====== DATA UNDER STUDY

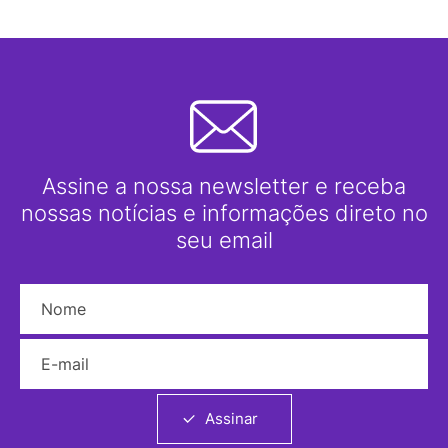
Assine a nossa newsletter e receba
nossas notícias e informações direto no
seu email
Nome
E-mail
Assinar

============

> [WORK REQUIRED]:
Reproduce the text of the items above with "newsletter" switched to "boletim", changing nothing else. Leave the pictures out.

> [RESPONSE AREA]:
Assine a nossa boletim e receba
nossas notícias e informações direto no
seu email
Nome
E-mail
Assinar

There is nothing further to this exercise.